--- Aim of the exercise ---
Lines from the beginning of the data through the line containing "adhyAya 70-89 Refer" are to be copied exactly, with no other line included.

[Dataset entries]
-=-=-=-=-
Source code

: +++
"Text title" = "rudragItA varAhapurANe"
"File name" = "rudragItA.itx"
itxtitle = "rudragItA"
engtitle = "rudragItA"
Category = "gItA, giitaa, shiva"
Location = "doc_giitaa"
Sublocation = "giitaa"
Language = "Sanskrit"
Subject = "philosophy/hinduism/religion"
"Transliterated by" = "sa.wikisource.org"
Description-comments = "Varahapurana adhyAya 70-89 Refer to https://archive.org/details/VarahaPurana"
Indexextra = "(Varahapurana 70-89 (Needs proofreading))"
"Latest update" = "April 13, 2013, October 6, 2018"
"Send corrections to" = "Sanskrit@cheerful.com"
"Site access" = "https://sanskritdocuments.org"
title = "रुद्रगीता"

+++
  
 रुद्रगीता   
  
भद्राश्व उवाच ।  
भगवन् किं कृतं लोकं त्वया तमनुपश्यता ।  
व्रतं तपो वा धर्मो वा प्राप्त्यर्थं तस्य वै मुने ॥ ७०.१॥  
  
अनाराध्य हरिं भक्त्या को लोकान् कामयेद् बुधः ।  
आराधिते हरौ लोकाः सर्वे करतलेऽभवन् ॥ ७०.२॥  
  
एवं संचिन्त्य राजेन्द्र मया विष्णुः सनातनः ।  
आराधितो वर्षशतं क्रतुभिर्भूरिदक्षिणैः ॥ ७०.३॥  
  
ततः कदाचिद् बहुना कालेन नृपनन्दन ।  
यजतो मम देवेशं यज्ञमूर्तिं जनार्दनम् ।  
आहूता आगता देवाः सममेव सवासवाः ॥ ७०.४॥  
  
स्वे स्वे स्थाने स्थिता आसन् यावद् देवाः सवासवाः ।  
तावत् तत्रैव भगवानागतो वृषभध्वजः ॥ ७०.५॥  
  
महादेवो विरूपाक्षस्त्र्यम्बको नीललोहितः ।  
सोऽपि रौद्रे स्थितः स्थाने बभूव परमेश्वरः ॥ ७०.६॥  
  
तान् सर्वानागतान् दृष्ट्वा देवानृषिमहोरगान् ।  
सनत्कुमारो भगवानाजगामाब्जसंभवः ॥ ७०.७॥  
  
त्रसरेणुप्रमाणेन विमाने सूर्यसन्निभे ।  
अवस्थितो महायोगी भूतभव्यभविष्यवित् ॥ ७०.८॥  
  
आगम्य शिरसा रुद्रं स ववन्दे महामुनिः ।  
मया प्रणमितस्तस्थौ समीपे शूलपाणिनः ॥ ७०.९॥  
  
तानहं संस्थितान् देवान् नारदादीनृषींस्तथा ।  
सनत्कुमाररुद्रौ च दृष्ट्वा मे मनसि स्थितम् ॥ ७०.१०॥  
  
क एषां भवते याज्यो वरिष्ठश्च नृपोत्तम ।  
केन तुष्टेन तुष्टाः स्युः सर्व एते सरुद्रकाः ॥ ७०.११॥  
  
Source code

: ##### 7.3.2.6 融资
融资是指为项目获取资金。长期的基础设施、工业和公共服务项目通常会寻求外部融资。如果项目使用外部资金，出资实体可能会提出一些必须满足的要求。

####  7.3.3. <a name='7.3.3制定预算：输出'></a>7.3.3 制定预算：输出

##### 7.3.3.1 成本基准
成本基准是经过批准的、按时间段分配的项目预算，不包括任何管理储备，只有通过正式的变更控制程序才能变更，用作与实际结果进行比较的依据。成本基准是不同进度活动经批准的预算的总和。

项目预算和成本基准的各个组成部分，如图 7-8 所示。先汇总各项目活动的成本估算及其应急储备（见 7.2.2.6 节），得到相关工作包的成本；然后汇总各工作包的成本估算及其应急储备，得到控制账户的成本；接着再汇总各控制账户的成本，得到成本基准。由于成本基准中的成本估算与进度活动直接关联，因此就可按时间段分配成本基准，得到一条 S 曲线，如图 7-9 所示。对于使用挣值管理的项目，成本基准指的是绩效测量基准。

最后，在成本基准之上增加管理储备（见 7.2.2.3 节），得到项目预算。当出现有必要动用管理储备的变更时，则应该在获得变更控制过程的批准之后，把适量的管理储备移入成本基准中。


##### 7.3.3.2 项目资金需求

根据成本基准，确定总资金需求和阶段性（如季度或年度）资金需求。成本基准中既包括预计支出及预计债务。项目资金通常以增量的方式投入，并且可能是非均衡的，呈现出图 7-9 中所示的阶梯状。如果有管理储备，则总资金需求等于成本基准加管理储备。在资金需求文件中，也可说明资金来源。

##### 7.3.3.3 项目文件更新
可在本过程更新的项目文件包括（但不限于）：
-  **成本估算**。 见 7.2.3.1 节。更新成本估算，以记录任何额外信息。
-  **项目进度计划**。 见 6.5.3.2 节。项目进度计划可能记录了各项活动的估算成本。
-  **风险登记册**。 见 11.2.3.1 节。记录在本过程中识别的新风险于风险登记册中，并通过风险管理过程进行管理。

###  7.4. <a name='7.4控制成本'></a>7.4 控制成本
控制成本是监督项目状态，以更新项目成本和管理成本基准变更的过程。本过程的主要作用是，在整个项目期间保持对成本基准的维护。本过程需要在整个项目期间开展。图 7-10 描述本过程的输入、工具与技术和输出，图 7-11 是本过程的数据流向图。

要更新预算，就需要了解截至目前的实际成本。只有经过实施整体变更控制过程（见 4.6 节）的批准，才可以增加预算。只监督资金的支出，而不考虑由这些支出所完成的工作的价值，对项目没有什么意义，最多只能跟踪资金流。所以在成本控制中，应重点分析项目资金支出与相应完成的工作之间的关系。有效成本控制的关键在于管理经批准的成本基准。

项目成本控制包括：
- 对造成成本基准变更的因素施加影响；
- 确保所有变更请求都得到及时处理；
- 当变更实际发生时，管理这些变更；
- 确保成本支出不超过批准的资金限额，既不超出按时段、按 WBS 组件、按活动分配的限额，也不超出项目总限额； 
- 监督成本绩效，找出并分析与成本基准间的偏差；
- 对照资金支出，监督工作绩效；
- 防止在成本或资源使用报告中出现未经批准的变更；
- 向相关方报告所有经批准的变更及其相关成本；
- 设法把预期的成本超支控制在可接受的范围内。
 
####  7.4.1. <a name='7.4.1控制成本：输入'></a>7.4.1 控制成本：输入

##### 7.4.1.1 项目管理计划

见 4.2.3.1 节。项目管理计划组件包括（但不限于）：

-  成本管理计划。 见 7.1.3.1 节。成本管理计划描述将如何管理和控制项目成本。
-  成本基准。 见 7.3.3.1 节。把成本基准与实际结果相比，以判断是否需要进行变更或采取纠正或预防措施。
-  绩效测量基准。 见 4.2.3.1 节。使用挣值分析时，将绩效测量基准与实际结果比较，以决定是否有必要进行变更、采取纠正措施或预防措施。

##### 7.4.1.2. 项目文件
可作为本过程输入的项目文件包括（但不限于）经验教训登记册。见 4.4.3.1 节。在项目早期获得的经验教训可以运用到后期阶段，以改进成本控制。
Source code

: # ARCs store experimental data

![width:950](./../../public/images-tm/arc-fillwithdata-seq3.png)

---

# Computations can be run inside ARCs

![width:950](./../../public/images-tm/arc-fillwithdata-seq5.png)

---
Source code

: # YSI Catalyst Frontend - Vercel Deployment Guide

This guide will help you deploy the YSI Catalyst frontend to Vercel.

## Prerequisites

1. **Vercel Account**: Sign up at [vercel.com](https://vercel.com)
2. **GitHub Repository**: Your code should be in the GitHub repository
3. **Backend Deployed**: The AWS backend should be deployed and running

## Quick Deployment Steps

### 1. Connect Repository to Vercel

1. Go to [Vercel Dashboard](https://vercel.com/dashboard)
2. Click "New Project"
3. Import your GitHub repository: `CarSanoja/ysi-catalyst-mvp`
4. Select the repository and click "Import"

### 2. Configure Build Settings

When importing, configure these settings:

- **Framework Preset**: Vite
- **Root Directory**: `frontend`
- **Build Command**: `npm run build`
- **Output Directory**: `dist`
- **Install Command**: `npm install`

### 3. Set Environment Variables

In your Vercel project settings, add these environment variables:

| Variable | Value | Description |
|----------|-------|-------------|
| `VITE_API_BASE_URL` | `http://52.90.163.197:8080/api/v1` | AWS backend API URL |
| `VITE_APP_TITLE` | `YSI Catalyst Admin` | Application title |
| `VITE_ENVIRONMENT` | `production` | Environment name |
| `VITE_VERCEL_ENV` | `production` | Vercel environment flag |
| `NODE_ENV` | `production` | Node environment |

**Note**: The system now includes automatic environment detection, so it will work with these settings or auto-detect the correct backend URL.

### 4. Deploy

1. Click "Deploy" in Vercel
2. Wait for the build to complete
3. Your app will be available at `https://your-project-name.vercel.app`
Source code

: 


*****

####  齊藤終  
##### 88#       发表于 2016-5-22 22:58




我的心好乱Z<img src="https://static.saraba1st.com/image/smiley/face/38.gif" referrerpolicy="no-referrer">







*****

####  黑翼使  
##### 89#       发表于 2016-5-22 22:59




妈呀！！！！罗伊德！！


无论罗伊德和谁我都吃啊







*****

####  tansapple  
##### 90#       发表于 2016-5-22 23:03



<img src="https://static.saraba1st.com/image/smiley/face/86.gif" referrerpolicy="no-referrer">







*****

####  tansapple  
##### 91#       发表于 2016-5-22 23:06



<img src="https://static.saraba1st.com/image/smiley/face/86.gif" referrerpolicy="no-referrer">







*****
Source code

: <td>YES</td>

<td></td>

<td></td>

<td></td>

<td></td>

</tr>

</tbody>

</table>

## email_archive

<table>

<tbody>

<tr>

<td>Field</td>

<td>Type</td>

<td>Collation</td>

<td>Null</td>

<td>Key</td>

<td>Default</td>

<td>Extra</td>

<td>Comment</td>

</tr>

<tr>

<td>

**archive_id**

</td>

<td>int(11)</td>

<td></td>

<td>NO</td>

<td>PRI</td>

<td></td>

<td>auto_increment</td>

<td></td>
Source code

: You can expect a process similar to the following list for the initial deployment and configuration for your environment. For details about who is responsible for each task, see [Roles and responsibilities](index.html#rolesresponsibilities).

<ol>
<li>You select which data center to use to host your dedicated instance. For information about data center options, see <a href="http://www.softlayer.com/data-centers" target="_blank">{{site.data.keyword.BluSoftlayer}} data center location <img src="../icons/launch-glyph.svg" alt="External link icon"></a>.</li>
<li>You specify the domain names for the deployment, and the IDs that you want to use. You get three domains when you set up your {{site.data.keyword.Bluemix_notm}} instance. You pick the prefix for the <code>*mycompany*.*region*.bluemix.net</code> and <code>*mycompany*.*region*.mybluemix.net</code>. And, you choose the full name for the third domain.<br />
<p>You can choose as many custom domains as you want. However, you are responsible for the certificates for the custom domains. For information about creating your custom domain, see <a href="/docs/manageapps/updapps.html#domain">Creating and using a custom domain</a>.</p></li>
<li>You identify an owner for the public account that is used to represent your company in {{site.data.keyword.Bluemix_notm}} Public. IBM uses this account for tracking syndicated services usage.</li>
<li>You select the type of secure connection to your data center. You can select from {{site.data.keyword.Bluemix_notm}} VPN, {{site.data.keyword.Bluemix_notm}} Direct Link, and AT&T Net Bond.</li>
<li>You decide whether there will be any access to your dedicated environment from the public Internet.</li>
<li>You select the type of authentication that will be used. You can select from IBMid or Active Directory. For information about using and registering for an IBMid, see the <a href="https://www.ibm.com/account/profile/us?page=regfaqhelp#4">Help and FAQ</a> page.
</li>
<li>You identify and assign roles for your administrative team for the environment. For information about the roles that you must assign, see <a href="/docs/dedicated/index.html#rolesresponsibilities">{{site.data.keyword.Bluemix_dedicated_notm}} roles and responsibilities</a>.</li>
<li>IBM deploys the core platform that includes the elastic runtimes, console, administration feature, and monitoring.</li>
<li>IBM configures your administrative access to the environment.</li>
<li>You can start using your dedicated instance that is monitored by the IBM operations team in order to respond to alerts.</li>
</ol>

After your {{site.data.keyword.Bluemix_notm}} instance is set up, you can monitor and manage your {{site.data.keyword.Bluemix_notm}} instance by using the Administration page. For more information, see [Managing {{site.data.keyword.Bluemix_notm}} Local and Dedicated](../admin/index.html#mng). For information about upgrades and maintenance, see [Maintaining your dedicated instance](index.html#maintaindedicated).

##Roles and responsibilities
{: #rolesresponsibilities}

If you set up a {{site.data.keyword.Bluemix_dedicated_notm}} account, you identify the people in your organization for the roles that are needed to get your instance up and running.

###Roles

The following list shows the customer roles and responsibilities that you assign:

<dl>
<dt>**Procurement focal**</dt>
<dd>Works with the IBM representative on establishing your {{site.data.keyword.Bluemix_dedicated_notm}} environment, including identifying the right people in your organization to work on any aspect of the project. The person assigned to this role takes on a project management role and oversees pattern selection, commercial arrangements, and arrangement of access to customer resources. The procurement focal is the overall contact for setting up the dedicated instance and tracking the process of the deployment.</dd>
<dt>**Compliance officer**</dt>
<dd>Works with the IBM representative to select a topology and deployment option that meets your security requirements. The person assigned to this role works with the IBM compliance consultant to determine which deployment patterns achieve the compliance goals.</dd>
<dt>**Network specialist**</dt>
-=-=-=-=-
--- Exercise result ---
Source code

: +++
"Text title" = "rudragItA varAhapurANe"
"File name" = "rudragItA.itx"
itxtitle = "rudragItA"
engtitle = "rudragItA"
Category = "gItA, giitaa, shiva"
Location = "doc_giitaa"
Sublocation = "giitaa"
Language = "Sanskrit"
Subject = "philosophy/hinduism/religion"
"Transliterated by" = "sa.wikisource.org"
Description-comments = "Varahapurana adhyAya 70-89 Refer to https://archive.org/details/VarahaPurana"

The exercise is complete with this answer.